Reputation: 359
I'm running Python 3.5.1 on Windows. I am attempting to find duplicate source code files in a directory by computing their hash. The problem is that Python seems to think some files are empty. Here is the relevant code snippet:
with open(path, 'rb') as afile:
hasher = hashlib.md5()
data = afile.read()
hasher.update(data)
print("len(data): {}, Path: {}, Hash:{}".format(len(data), path, hasher.hexdigest()))
Here is some example output:
len(data): 0, Path: h:\t\TCPServerSocket.h, Hash:d41d8cd98f00b204e9800998ecf8427e
len(data): 0, Path: h:\t\TCPSocket.cpp, Hash:d41d8cd98f00b204e9800998ecf8427e
len(data): 0, Path: h:\t\TCPSocket.h, Hash:d41d8cd98f00b204e9800998ecf8427e
len(data): 5073, Path: h:\t\ConfigFile.cpp, Hash:6188d6a0e0bc02edf27ce232689beff6
I assure you that these files are not empty, and Python is not throwing any errors during execution.

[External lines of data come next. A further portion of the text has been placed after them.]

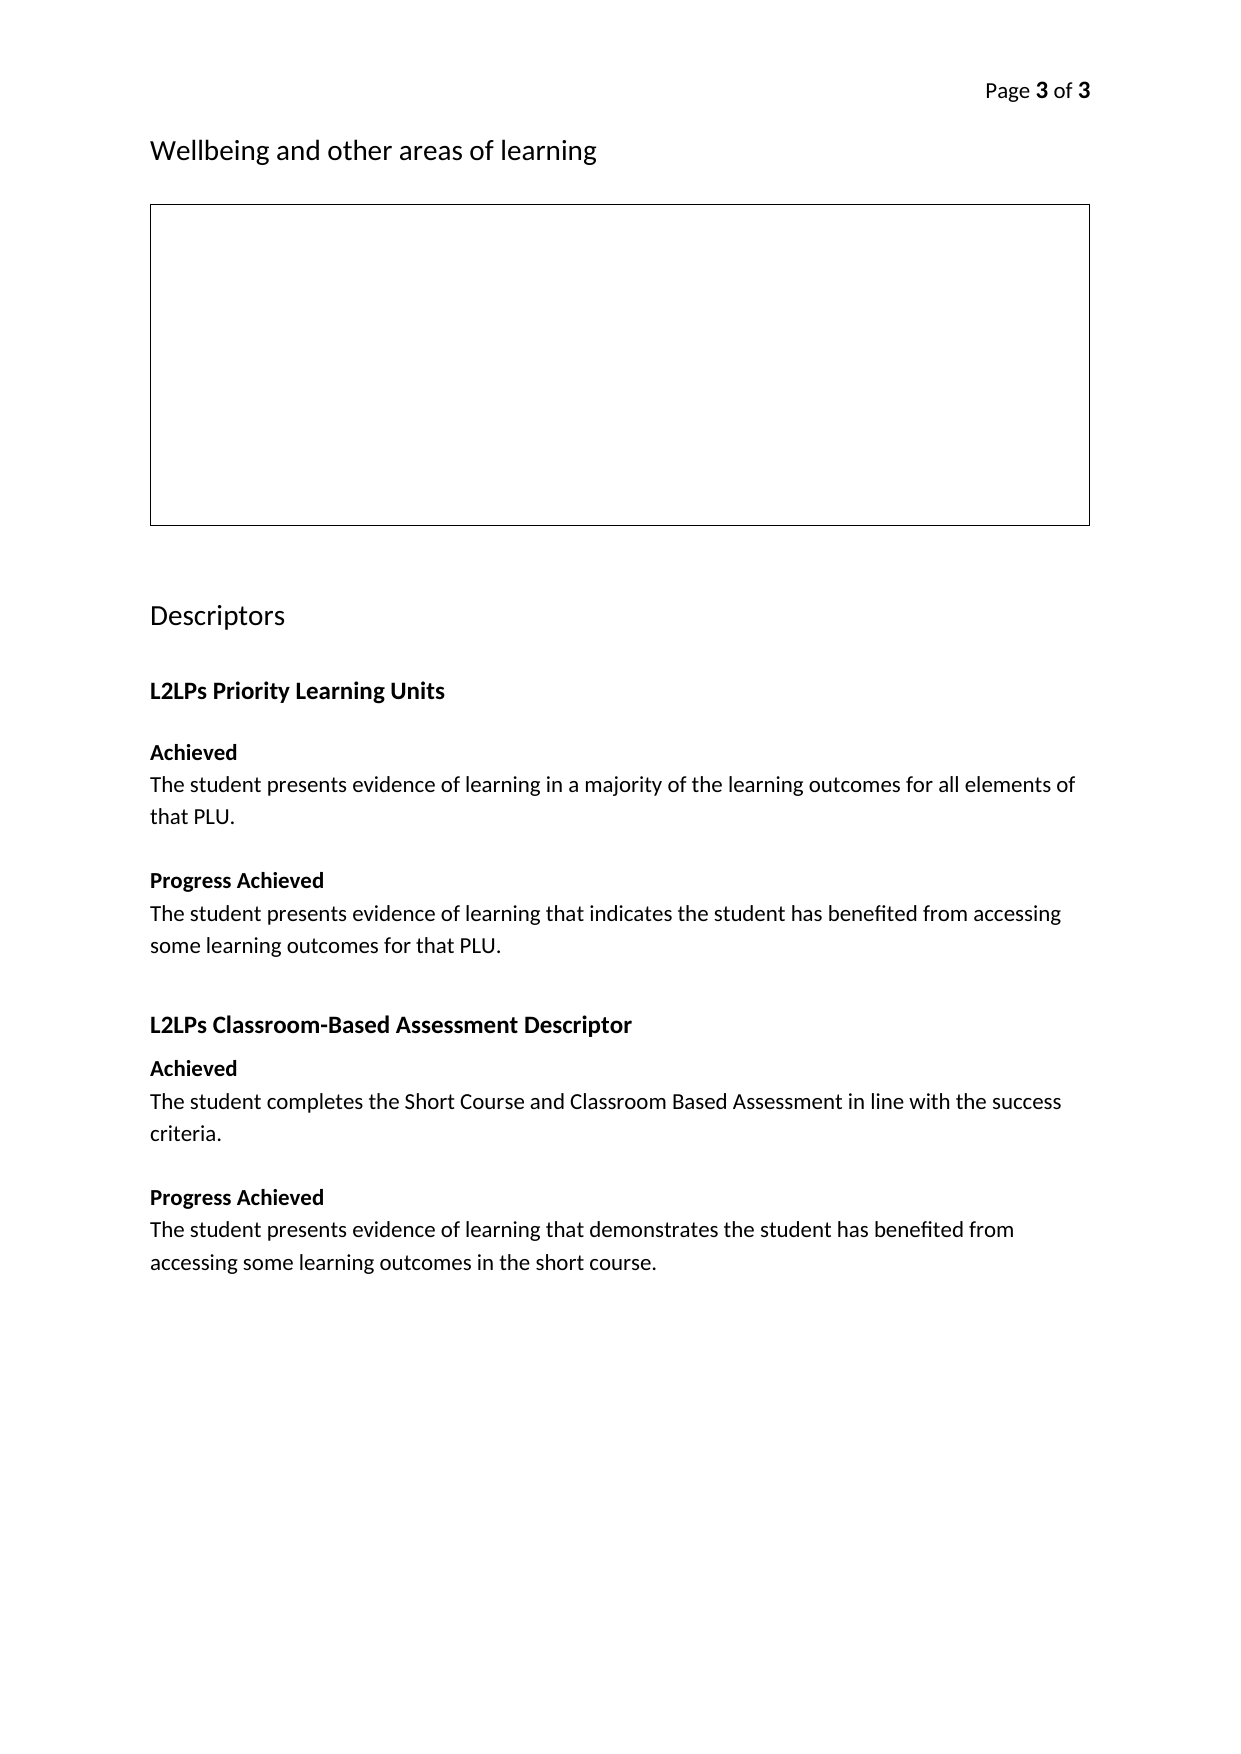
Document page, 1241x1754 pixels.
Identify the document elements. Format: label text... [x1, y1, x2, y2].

text Achieved [150, 738, 1090, 766]
text The student presents evidence of learning in a majority of the learning outcomes for all elements of that PLU. [150, 770, 1090, 830]
text The student presents evidence of learning that indicates the student has benefited from accessing some learning outcomes for that PLU. [150, 899, 1090, 959]
text Descriptors [150, 597, 1090, 633]
text Wellbeing and other areas of learning [150, 132, 1090, 168]
text L2LPs Classroom-Based Assessment Descriptor [150, 1009, 1090, 1039]
text Progress Achieved [150, 867, 1090, 894]
table_header [151, 205, 1089, 525]
text The student presents evidence of learning that demonstrates the student has benefited from accessing some learning outcomes in the short course. [150, 1216, 1090, 1276]
text Progress Achieved [150, 1183, 1090, 1211]
text Achieved [150, 1054, 1090, 1083]
text The student completes the Short Course and Classroom Based Assessment in line with the success criteria. [150, 1087, 1090, 1147]
text L2LPs Priority Learning Units [150, 675, 1090, 706]
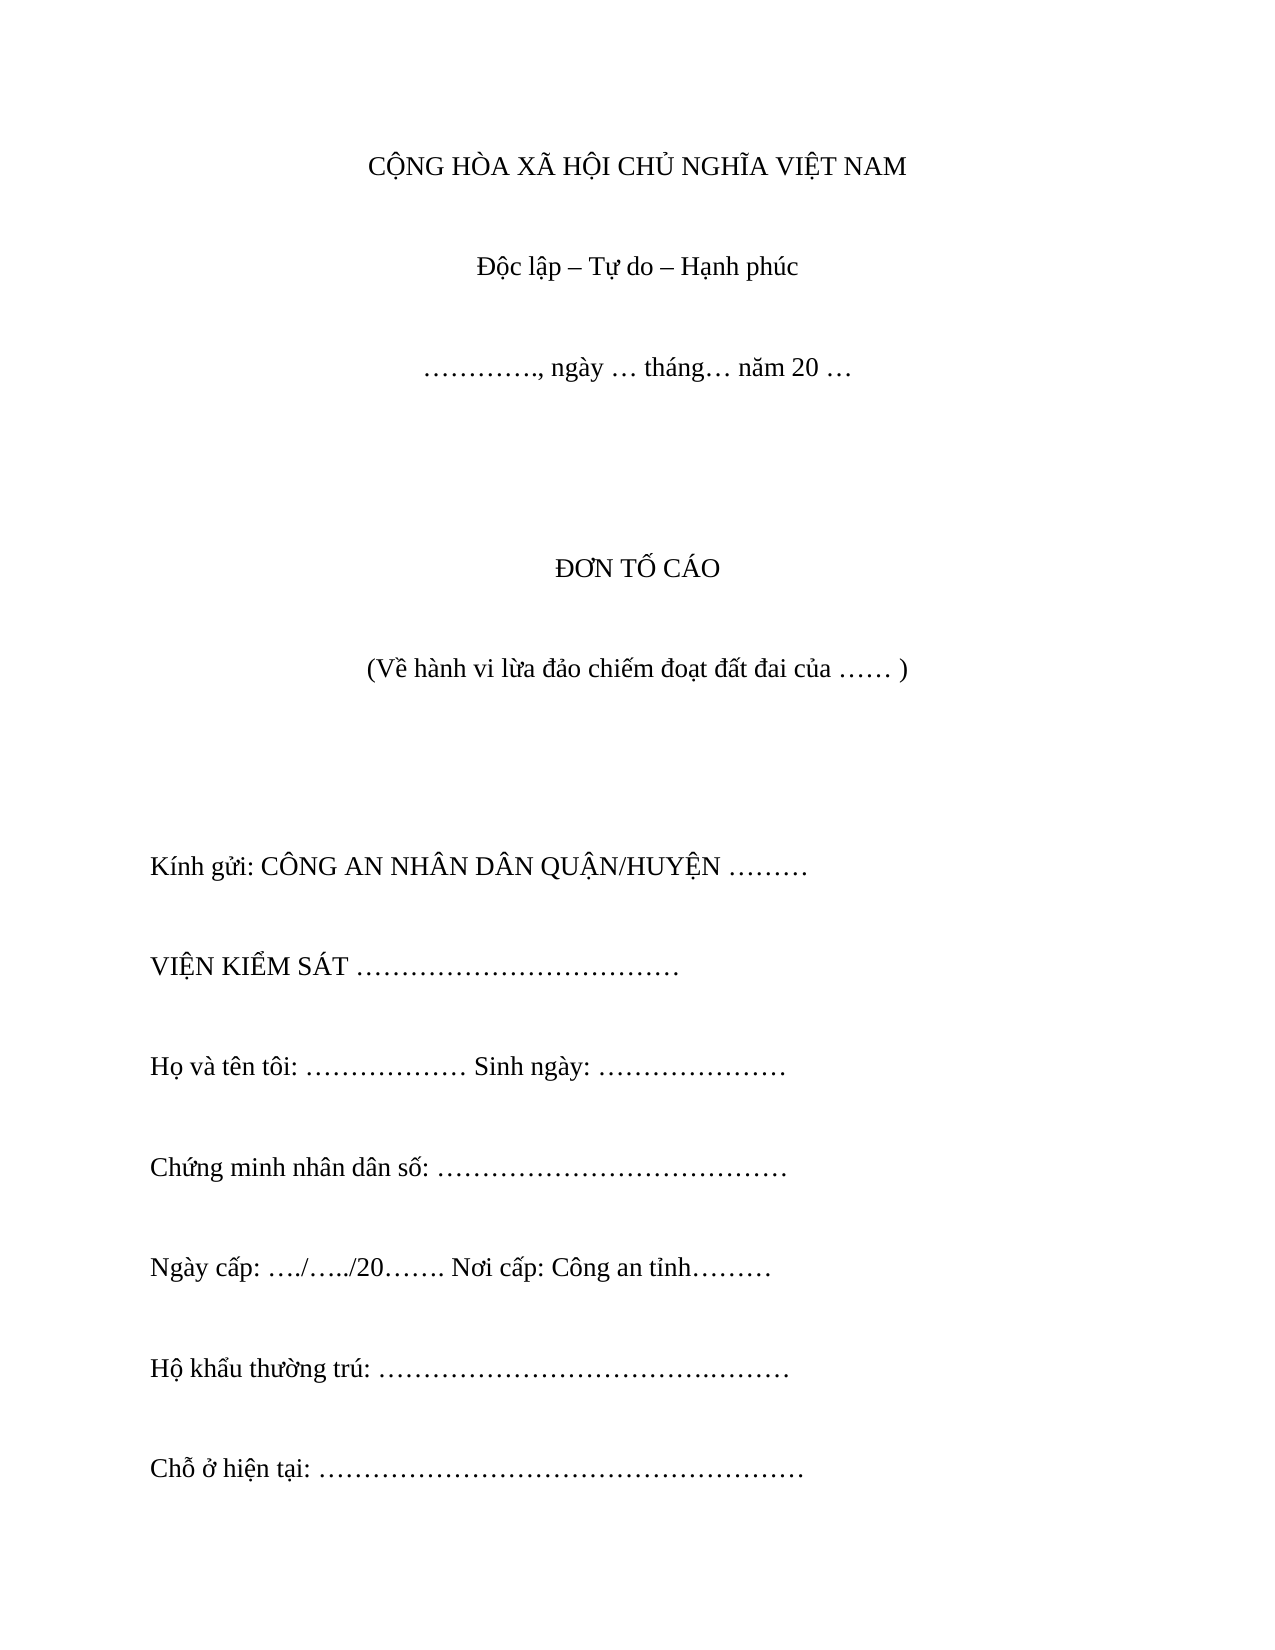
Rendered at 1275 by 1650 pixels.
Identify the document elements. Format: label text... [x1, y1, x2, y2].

Any ideas?
Upvotes: 2
Views: 752
Reputation: 5871
I'll just delete this answer if it is not the case, but it's something you need to check. Put this directly before the open block
print("the path is {!r}".format(path))
print("path exists: ", os.path.exists(path))
print("it is a file: ", os.path.isfile(path))
print("file size is: ", os.path.getsize(path))
Because everything in your output is consistent with that file actually being empty. So maybe it is? My first thought was you might be zeroing out the file elsewhere, although you would figure that out pretty quickly.
Upvotes: 2
Reputation: 2424
I think you should computer the hash by calling hashlib.md5 on the files them self
import hashlib
hashlib.md5("filename").hexdigest()
Let me know if that continues to suggest files are empty
Upvotes: -1